The gold price jumped the $1,350 bar on Thursday, shaking off weakness displayed yesterday when a cooling of Ukraine-Russia tensions saw safe-haven buying dry up.
On the Comex division of the New York Mercantile Exchange, gold futures for April delivery last traded at $1,351.50 an ounce, up $11.20 from Wednesday’s close and not far off its 2014 best reached on Monday.
Gold is now trading near its highest level since September and up more than 12% since the start of the year.
The gold price was boosted by speculation that world number two consumer India could soon lift curbs and ease taxes on imports that have been in place for more than a year.
The restrictions were designed to shore up the rupee and reduce the country’s crippling current account deficit. The latter has now fallen to an 8-year low, while the currency hit a three-month high.
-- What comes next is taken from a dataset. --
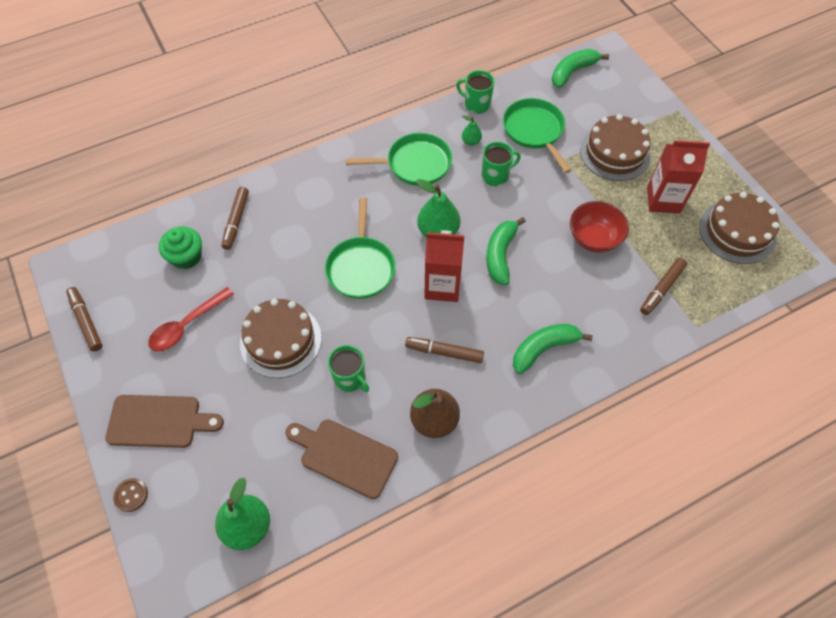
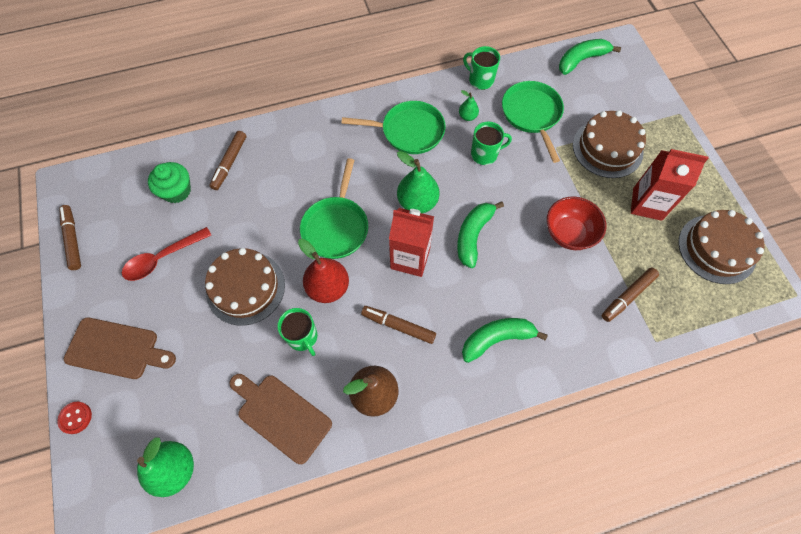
camera: 10 degrees right, 5 degrees up
(131, 495) = (75, 418): brown button -> red button
(365, 327) = (328, 287): none -> red pear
Despite the curbs Indian consumption still rose by more than 100 tonnes to 975 tonnes last year while according to some estimates "unofficial imports" almost doubled to triple digits.
China is now the top consumer of gold, with 2013 imports soaring to 1,065 tonnes, up from 807 tonnes the year before. Together the two giants are responsible for more than half of the world’s demand.
Demand in the form of bars, coins and particularly jewellery may rise sharply in India should the punitive duties of 10% and other measures like mandatory re-export of 20% of imports be lifted.
China’s consumption is also forecast to rise steadily from today levels.
The impact of renewed Indian buying may be relatively subdued however, given that Asian demand is highly price sensitive.
Premiums demanded by traders in India spiked to as much as $140 an ounce during India’s wedding season, but has now fallen back to less than half that despite the acute shortage of bullion inside the country.
From as much as $37 when gold was trading at $1,200 last year, premiums paid on the Shanghai Gold Exchange have no fallen back to $1–2 per ounce as the gold price appreciates.
Bullion and investment bank HSBC in a research report sums it up this way:
"The majority of gold jewelry is purchased in EMs. Traditionally, high prices can have a negative effect on relatively price-sensitive buyers in economies with limited discretionary consumer incomes, such as India, China, the rest of Asia, and countries in the Middle East.
According to HSBC, as a result of this, a floor is likely to form around the USD1,200 or lower because such a drop "would likely stimulate retail demand and act as a break on declines”, while a sharp rally above USD1,400 or higher, “could weaken physical demand for coins and bars”, which would help put a ceiling on prices.